Nikos: Can I ask you a very specific question about the program? Inspired from practices in East Africa, mainly in Kenya and Uganda, on voluntary counselling, there was an effort to use those ideas also for HIV work in the UK. I was wondering whether you were part of this effort.

Winnie: I have to confess, I wasn’t very much part of that effort, but voluntary counselling and testing really, really worked. There were some campaigns that were a bit controversial, especially around abstinence. But as they say, in whatever world you’re in, you have to pick your battles. So, on the whole, voluntary counselling and testing really worked in getting people to test and to deal with internal and external HIV related stigma. I mean, I still go to Africa, in my capacity as a field representative for the Stephen Lewis Foundation and I talk to those I engage if HIV is still an issue? Yes, it is. It’s mainly impacting young people, especially girls. There are a lot of young people who are involved now in campaigns of HIV testing, and talking to other young people, peer educators. Additionally, there is also PrEP, which, I’m happy to say, I’ve heard lots of young people talking about in Africa. But HIV is still circulating. And with what has happened with the funding freeze through the USAID funded programs, there’s a lot of nervousness and concern. There’s a lot of stress and confusion about what that means, whether people are going to continue to receive their treatment long term. In that confusion, the work that we’ve invested in for a very long time will suffer. And it’s very unfortunate, but we are not defeated. And we won’t be defeated. We will continue with the work in different forms. There are opportunities to do HIV work even better. To think of what we have learned and how we can incorporate it into better programs, into better collaborations. Who else can we work with who we haven’t worked with before? We have to get to where people cannot get HIV anymore. As for those of us living with HIV, we need to look after ourselves the best way we can as HIV treatments keep improving. Talking to each other, not discriminating against each other. Working with everyone in their capacity and listening. I still feel very hopeful. And I know that we’ll get through this very challenging period of time.

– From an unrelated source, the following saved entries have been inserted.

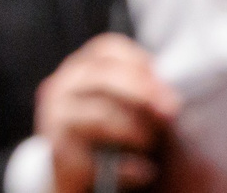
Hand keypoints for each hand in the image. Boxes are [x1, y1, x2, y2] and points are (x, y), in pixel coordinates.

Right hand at [33, 33, 177, 192]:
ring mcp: (56, 118)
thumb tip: (170, 96)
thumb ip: (141, 92)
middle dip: (142, 92)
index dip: (139, 62)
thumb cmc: (109, 137)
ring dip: (135, 131)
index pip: (108, 48)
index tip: (163, 82)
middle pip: (103, 76)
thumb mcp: (123, 107)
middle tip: (170, 111)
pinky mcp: (59, 152)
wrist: (78, 178)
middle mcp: (63, 87)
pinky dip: (128, 166)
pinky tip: (144, 171)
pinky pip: (98, 157)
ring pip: (101, 116)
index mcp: (81, 68)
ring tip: (151, 144)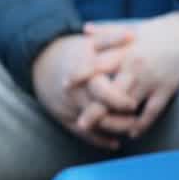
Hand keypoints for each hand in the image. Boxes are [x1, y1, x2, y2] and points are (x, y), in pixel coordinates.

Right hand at [31, 28, 135, 149]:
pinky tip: (114, 144)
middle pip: (94, 111)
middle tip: (135, 121)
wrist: (42, 61)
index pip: (99, 91)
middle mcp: (73, 92)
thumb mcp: (93, 42)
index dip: (116, 100)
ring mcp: (67, 106)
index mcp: (82, 73)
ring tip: (132, 128)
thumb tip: (133, 35)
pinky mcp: (63, 116)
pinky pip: (80, 133)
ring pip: (89, 124)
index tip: (133, 104)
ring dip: (111, 129)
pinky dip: (98, 140)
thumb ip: (113, 39)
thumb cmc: (76, 50)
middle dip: (115, 119)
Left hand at [78, 12, 178, 139]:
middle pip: (110, 92)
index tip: (66, 85)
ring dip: (116, 121)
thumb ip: (106, 30)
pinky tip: (133, 132)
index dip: (79, 75)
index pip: (96, 64)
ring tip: (105, 131)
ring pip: (129, 105)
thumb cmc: (160, 30)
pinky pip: (153, 111)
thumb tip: (83, 30)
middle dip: (94, 109)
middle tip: (81, 124)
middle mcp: (135, 66)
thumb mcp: (132, 27)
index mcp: (124, 51)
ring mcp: (151, 79)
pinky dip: (142, 124)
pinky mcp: (167, 88)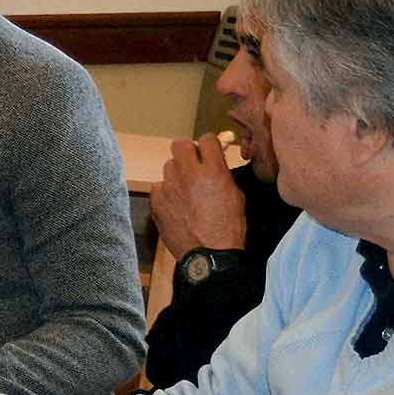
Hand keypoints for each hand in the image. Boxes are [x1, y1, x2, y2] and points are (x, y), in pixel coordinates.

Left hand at [152, 137, 248, 257]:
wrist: (209, 255)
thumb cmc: (228, 228)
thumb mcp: (236, 196)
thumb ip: (223, 174)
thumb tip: (216, 162)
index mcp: (212, 171)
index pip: (207, 139)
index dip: (209, 144)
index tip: (209, 151)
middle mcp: (188, 174)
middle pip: (179, 144)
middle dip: (187, 151)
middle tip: (193, 163)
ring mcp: (170, 187)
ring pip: (168, 166)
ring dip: (177, 173)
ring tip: (185, 188)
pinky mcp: (157, 202)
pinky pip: (158, 187)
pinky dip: (166, 192)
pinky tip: (175, 204)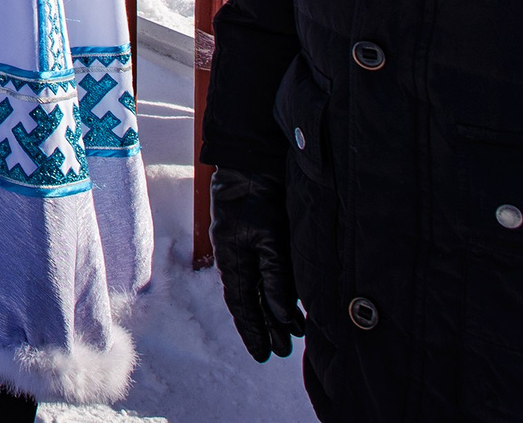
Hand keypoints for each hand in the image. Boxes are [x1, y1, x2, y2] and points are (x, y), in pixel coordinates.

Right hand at [212, 167, 305, 362]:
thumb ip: (275, 278)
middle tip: (281, 352)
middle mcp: (234, 259)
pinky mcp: (252, 239)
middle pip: (248, 302)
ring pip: (255, 290)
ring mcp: (241, 249)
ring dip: (271, 313)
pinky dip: (272, 293)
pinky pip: (260, 275)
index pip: (242, 306)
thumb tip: (280, 314)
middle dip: (265, 328)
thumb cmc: (258, 200)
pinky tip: (285, 302)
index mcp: (232, 261)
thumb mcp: (270, 241)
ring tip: (290, 334)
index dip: (254, 332)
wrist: (250, 166)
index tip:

A lot of work has been done, but I feel that perhaps we might lose it because there’s so much that hasn’t been documented, especially in the Black communities. We need to get better at documenting things in the Black communities. We need to get better at working together for common goals. We need not be afraid as migrant communities. There’s a lot that we contribute wherever we are in the various countries we visit, acquire education and live. And it is important to work with each other.

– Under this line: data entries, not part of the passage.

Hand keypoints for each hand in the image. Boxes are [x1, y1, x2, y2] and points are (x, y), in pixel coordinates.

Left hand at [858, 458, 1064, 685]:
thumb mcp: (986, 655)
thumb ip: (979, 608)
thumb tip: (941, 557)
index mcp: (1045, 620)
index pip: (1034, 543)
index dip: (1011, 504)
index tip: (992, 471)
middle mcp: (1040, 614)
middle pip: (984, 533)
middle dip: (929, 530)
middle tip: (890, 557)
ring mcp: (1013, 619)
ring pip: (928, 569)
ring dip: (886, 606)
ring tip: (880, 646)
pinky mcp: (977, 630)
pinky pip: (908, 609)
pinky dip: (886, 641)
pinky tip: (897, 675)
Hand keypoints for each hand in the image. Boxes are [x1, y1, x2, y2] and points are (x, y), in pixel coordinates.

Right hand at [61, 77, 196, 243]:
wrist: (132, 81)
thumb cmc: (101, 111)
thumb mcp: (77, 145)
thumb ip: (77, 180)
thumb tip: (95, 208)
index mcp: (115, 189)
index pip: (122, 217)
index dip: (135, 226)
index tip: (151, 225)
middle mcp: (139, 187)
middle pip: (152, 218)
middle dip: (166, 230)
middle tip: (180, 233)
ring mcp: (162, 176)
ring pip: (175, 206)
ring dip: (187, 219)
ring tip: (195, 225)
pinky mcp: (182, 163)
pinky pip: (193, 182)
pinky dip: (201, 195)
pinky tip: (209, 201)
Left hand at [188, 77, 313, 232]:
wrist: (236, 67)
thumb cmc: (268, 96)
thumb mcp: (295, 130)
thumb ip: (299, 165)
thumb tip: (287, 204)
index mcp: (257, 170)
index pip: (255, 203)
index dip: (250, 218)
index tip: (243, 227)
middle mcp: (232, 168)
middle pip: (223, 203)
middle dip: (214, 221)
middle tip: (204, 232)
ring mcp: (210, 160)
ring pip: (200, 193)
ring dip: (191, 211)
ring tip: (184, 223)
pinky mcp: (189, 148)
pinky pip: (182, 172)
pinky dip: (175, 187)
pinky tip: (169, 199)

Nikos: Thank you so, so much for our discussion, for your work. That’s really a source of inspiration.

Winnie: Thank you. I hope I’ve given you enough to work with.

Nikos: Absolutely. Absolutely.

Winnie: Is there anything you would like to add?

Winnie: Probably there is, but we might need another hour. And you don’t have it.

Nikos: Thank you so much. I hope I have not evoked difficult memories.

Winnie: Not today. Not today, Nikos.